If your child has been acting in a way that has led you to say, “Sometimes I don’t like my child” then this post is for you.
It’s probably taboo to write this and I’m going to catch some flak, but I’ve got a thick skin and it must be said.
Sometimes our kids act very unlikable.
It’s not that we don’t love them. Of course you love your child and you’d do anything for them. It’s likely that the root of this feeling lies somewhere that just needs a little work.
Honestly, it’s the ugly truth… some days we just won’t like being around our kids. It is likely a transitory problem that you don’t even think about.
If you find yourself frequently feeling that you don’t like being around your kid (or you are worried that’s how others feel because of your child’s behavior), here are some thoughts to consider!
A famous author….
A famous author and psychologist wrote a bestselling book with a whole chapter on this issue. The author noted how we should take this fleeting feeling of dislike towards our kids as a sign we all have some work to do.
If we are so turned off by our own kids’ behavior – the ones we grew and birthed and dedicate so much of our life to – then you know others will be too.
So, knowing that we don’t actually dislike our kids but we are sensing something needs to change around the house so our boundaries are met, let’s dive in.
1. Isolate the “why”
One day last week I found time with my daughter extremely difficult. She was being super clingy and I just couldn’t take it anymore. I took a second and asked myself, “What on earth is going on?”
It was an easy answer. She needed time and attention from me, and since she wasn’t getting it, she was being clingy.
Every clingy behavior in the book drives me up the wall!
What behavior is it that’s turning you off?
Screaming, whining, clinginess, bad behavior, mean words, or bad attitude?
Where should you start?
- If it’s something behavioral that can and should be addressed, it’s time to study and learn some alternative behavioral remedies.
- Maybe it’s just a facet of their personality. Can you take a different route?
- If it is a characteristic most people would find unlikable then you can work to help them manage it.
- There’s a chance that it’s simply something neutral that drives you up the wall, learn to deal.
2. Identify triggers
If you are beginning to feel you love your child – but don’t always really like them – start seeking out triggers. It’s never too late to start doing this…

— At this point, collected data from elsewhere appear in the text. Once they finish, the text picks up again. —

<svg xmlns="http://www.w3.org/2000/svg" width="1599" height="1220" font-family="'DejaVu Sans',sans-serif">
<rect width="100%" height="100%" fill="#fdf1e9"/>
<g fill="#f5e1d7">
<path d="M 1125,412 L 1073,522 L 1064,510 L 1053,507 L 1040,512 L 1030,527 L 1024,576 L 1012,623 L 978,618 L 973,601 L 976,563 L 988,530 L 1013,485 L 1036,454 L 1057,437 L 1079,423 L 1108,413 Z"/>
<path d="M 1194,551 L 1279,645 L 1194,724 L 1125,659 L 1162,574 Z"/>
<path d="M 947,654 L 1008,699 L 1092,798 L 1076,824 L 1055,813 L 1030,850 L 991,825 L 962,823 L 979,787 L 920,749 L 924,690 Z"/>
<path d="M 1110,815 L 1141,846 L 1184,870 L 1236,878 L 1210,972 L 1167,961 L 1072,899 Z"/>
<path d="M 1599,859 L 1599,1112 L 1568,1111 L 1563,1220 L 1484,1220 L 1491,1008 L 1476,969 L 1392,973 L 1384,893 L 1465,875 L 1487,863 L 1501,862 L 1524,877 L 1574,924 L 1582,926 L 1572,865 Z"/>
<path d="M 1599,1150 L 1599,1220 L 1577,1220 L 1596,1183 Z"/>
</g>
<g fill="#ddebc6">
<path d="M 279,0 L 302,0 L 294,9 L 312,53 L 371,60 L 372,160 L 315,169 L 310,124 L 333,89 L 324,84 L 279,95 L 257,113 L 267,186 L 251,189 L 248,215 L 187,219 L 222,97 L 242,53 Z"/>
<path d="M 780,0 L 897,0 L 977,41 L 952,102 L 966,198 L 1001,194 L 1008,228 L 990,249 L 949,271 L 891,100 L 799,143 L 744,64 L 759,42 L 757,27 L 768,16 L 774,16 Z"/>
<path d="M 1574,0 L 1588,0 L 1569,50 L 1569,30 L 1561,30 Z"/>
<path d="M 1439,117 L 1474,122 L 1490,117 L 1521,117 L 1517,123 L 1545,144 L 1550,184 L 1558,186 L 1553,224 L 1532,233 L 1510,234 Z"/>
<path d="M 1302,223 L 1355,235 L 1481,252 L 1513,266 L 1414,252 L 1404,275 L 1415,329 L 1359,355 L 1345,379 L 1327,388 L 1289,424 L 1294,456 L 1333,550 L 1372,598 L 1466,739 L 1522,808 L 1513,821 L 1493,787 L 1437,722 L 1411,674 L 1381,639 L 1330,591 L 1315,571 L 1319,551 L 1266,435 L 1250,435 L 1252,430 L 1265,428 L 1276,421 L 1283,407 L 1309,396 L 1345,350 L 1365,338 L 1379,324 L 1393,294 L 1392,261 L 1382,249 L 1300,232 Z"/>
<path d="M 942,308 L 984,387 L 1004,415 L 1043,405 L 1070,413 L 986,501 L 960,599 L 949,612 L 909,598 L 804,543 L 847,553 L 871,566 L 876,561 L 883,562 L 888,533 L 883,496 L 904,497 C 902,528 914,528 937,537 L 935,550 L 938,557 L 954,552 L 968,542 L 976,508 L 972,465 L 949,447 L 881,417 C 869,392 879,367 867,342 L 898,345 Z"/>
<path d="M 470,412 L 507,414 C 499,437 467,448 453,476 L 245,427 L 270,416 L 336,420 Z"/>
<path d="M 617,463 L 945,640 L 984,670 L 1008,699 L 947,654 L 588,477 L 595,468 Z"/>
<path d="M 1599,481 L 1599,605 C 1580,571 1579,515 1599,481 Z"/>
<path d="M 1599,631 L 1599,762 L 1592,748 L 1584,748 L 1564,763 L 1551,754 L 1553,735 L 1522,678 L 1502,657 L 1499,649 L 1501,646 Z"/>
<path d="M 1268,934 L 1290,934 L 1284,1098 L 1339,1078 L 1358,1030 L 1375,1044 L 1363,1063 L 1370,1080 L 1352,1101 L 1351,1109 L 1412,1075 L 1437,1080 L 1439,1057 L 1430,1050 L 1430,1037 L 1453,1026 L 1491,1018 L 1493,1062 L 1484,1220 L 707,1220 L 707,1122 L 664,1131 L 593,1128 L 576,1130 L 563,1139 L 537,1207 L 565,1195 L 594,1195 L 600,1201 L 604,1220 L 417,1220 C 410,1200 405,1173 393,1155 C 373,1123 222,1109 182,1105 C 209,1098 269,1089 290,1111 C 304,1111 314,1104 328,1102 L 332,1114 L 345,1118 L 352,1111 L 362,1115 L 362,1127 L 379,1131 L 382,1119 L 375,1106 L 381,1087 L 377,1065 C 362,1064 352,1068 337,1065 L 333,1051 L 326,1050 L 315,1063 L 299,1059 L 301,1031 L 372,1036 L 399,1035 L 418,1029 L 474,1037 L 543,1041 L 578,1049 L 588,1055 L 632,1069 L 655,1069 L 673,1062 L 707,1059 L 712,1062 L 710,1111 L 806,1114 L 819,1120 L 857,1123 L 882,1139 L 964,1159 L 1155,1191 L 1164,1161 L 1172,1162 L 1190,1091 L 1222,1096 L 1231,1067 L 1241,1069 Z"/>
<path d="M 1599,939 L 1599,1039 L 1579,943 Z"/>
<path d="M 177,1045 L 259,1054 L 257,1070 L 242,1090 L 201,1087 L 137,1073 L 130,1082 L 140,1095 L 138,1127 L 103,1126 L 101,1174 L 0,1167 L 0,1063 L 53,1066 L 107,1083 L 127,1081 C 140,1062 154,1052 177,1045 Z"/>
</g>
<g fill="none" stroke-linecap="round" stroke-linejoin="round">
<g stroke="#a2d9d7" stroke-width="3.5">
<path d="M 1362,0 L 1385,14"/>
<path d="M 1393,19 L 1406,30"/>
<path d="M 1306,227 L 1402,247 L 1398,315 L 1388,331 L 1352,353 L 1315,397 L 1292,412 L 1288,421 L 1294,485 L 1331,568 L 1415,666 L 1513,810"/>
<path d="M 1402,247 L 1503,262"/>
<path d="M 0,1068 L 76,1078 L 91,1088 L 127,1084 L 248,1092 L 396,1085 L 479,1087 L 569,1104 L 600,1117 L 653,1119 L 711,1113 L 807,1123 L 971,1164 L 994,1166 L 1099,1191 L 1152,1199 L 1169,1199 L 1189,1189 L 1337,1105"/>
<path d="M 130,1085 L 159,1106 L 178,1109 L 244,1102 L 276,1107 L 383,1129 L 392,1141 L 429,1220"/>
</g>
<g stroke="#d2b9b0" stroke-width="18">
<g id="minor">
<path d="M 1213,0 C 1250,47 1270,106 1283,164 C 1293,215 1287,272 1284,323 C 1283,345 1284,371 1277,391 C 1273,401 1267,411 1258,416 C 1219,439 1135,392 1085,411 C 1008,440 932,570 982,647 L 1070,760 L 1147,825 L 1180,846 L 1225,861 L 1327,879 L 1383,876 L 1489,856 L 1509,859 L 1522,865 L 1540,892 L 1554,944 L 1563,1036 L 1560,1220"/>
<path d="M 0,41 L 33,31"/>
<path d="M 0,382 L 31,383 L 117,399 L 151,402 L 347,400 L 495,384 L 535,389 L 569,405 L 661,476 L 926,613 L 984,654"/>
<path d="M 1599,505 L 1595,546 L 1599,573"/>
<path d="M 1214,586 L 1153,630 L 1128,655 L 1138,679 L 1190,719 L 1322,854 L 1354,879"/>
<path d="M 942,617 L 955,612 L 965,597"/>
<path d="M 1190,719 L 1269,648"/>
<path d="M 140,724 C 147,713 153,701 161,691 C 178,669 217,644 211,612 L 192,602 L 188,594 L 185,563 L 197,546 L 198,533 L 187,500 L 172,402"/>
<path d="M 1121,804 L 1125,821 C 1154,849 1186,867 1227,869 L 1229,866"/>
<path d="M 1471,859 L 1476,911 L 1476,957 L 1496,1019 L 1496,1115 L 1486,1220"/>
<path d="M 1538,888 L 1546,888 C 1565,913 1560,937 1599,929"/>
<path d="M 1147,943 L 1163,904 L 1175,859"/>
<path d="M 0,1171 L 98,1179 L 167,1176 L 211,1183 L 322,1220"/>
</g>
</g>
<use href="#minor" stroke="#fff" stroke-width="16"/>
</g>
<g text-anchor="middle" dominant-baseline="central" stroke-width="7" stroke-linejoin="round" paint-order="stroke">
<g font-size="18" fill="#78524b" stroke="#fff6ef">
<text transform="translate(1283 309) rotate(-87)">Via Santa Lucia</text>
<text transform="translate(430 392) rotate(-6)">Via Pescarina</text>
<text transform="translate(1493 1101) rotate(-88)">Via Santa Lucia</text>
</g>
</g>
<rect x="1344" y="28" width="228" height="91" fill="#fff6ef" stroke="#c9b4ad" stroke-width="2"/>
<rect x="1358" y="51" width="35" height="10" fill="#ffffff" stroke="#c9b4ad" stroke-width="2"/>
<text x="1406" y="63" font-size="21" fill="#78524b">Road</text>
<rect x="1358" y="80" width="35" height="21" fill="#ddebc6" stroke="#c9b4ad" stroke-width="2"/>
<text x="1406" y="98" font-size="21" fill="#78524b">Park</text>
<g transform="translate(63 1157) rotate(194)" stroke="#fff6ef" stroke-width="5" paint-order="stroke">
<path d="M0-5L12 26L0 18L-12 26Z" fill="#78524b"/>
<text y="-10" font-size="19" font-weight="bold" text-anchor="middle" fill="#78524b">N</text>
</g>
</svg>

Feeling this way occasionally isn’t a crime, but your child will pick up on your lingering feelings and if you aren’t able to hide your annoyance or dislike then there will be many undesirable consequences.
If they are tired, in pain, or hungry… does that make them behave negatively? If so, remember that and cut them slack when those behaviors begin.
Most people are grumpy when they are tired and hungry. As moms, it’s our job to notice these triggers and fix it for them.
If it’s loud voices or screaming that puts you off, explain your sensitivity to the noises and find a place (outside) they can yell that won’t bother you. In fact, do some good ole anger management activities.
3. Fill their love tank
It seems easiest to just put them in time out or take away a privilege to help eradicate bad behavior. But…what if the unlikable behavior is just attention seeking?
When I find my children difficult, ahem, to be around there are usually two reasons:
- Physical discomfort– I can try to help with changing the surrounding or activity.
- Need of my attention– I can fill their “love tank” and satisfy this behavior.
Even 15 minutes alone with that child reading, talking, or playing a game is often enough to turn the day around.
4. Discipline and train out unlikable behaviors
Something for us all to consider is this: some behaviors may be unlikable (to you) that aren’t inherently bad.
Everybody has different personalities... and thank goodness for that! Some behaviors are simply a facet of your child’s personality.
Just like in my case with sounds, it get’s difficult when your child’s personality doesn’t mesh well with yours.
On the flip side, there are other behaviors that you won’t like and neither will anybody else.
Instead of shaming those behaviors out of them, train them in alternatives.
Shaming and guilt tripping your children is not effective long term.
If you need to eradicate a negative behavior, have a zero tolerance policy and a consequence you enforce every single time.
If it’s simply an annoying behavior like talking too loudly or squealing, then have a code word or signal you can do to show them they need to correct their tone.
5. Accept them
Children need to know they are loved and accepted despite their flaws. How we show this is crucial to their understanding of acceptance.
Does that mean we allow bad behavior to abound? Not at all. But it does mean because they are our children and part of our families we must show them unconditional acceptance. This is not to be confused with unconditional love.
When you start to feel resentment and bitterness towards your child it’s time to step back…
Start with these tips:
- Switch your approach to the behavior around- show love before placing blame.
- Begin discipline with a statement of acceptance such as: “I see you and care very much how you feel right now….can you start by telling me what’s wrong?”
- You’re mommy… scoop them up in a hug and a kiss. Then, begin to work through the behavior problem. You never know, maybe that’s all they wanted.
You may surprise yourself! Because you’ve oriented your heart towards them, your annoyance will likely have softened as well. Now, you can begin the discipline and bad behavior eradication.
It’s normal to love them all the time, but not like their behavior every minute of every day.
Just don’t let it get away from you.